▶ _What needs to be done_: Rewrite the records below, substituting "region" for each occurrence of "Q0" and keeping everything else unchanged, and leave the pictures out.

.....

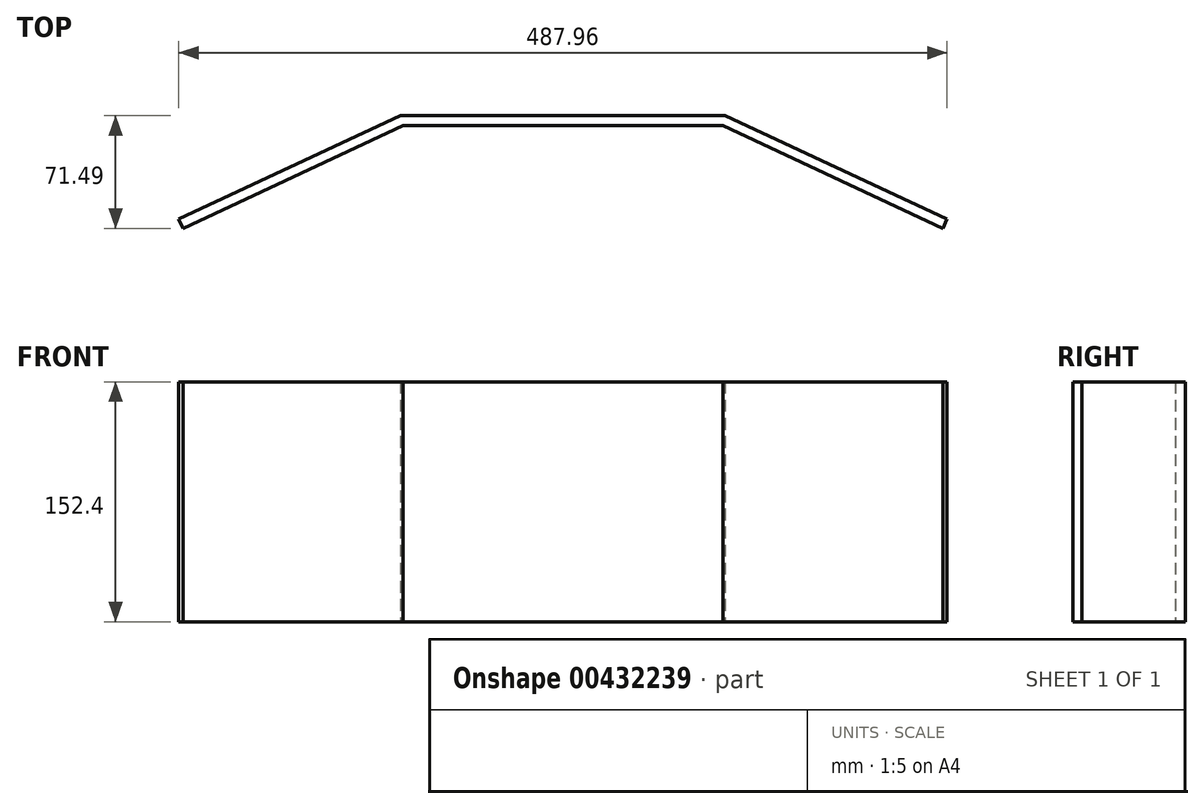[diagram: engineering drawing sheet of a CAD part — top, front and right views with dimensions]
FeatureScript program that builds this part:
annotation { "Feature Type Name" : "Feature", "Feature Type Description" : "" }
export const myFeature = defineFeature(function(context is Context, id is Id, definition is map)
    precondition{}
    {
        {
            var Q0;
            Q0=qCreatedBy(makeId("Top.planeOp"),FACE);
            var sketch = newSketch(context, id + "F0", { "sketchPlane" : qUnion([Q0])});
            skLineSegment(sketch, "E0", {"start": v(-157.36, 0) * mm, "end": v(45.84, 0) * mm});
            skLineSegment(sketch, "E1", {"start": v(45.84, 0) * mm, "end": v(185.54, -65.14) * mm});
            skLineSegment(sketch, "E2", {"start": v(-157.36, 0) * mm, "end": v(-297.06, -65.14) * mm});
            skLineSegment(sketch, "E3.0", {"start": v(-158.77, 6.35) * mm, "end": v(-299.74, -59.39) * mm});
            skLineSegment(sketch, "E3.1", {"start": v(-158.77, 6.35) * mm, "end": v(47.25, 6.35) * mm});
            skLineSegment(sketch, "E3.2", {"start": v(47.25, 6.35) * mm, "end": v(188.22, -59.39) * mm});
            skLineSegment(sketch, "E4", {"start": v(-299.74, -59.39) * mm, "end": v(-297.06, -65.14) * mm});
            skLineSegment(sketch, "E5", {"start": v(188.22, -59.39) * mm, "end": v(185.54, -65.14) * mm});
            skSolve(sketch);
        }
        {
            var Q0;
            Q0 = qSketchRegion(id + "F0", true);
            extrude(context, id + "F1", {"entities" : qUnion([Q0]), "depth" : 152.4 * mm});
        }
    });
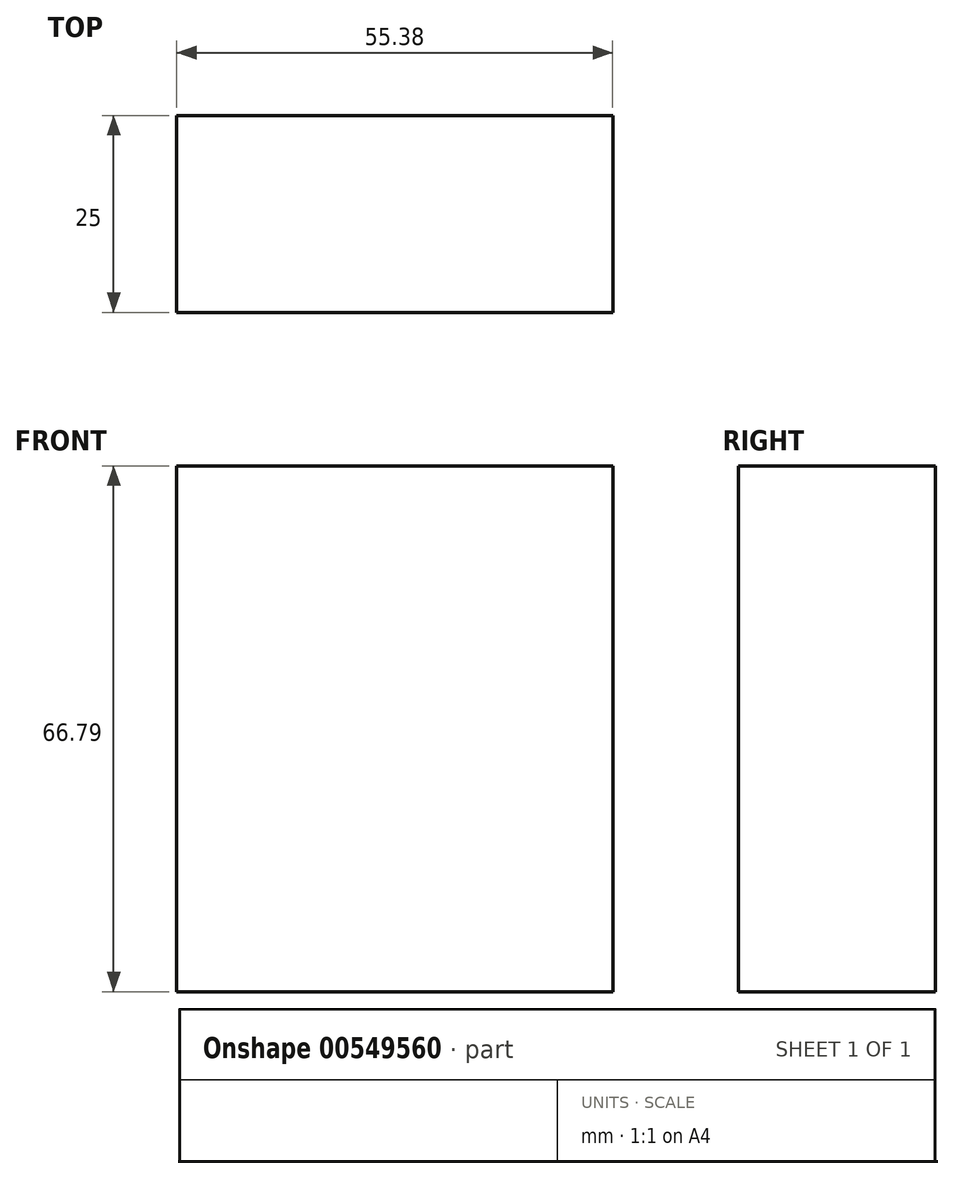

.....

▶ _Result of the task_:
[diagram: engineering drawing sheet of a CAD part — top, front and right views with dimensions]
FeatureScript program that builds this part:
annotation { "Feature Type Name" : "Feature", "Feature Type Description" : "" }
export const myFeature = defineFeature(function(context is Context, id is Id, definition is map)
    precondition{}
    {
        {
            var region;
            region=qCreatedBy(makeId("Top.planeOp"),FACE);
            var sketch = newSketch(context, id + "F0", { "sketchPlane" : qUnion([region])});
            skLineSegment(sketch, "E0", {"start": v(-157.36, 0) * mm, "end": v(45.84, 0) * mm});
            skLineSegment(sketch, "E1", {"start": v(45.84, 0) * mm, "end": v(185.54, -65.14) * mm});
            skLineSegment(sketch, "E2", {"start": v(-157.36, 0) * mm, "end": v(-297.06, -65.14) * mm});
            skLineSegment(sketch, "E3.0", {"start": v(-158.77, 6.35) * mm, "end": v(-299.74, -59.39) * mm});
            skLineSegment(sketch, "E3.1", {"start": v(-158.77, 6.35) * mm, "end": v(47.25, 6.35) * mm});
            skLineSegment(sketch, "E3.2", {"start": v(47.25, 6.35) * mm, "end": v(188.22, -59.39) * mm});
            skLineSegment(sketch, "E4", {"start": v(-299.74, -59.39) * mm, "end": v(-297.06, -65.14) * mm});
            skLineSegment(sketch, "E5", {"start": v(188.22, -59.39) * mm, "end": v(185.54, -65.14) * mm});
            skSolve(sketch);
        }
        {
            var region;
            region = qSketchRegion(id + "F0", true);
            extrude(context, id + "F1", {"entities" : qUnion([region]), "depth" : 152.4 * mm});
        }
    });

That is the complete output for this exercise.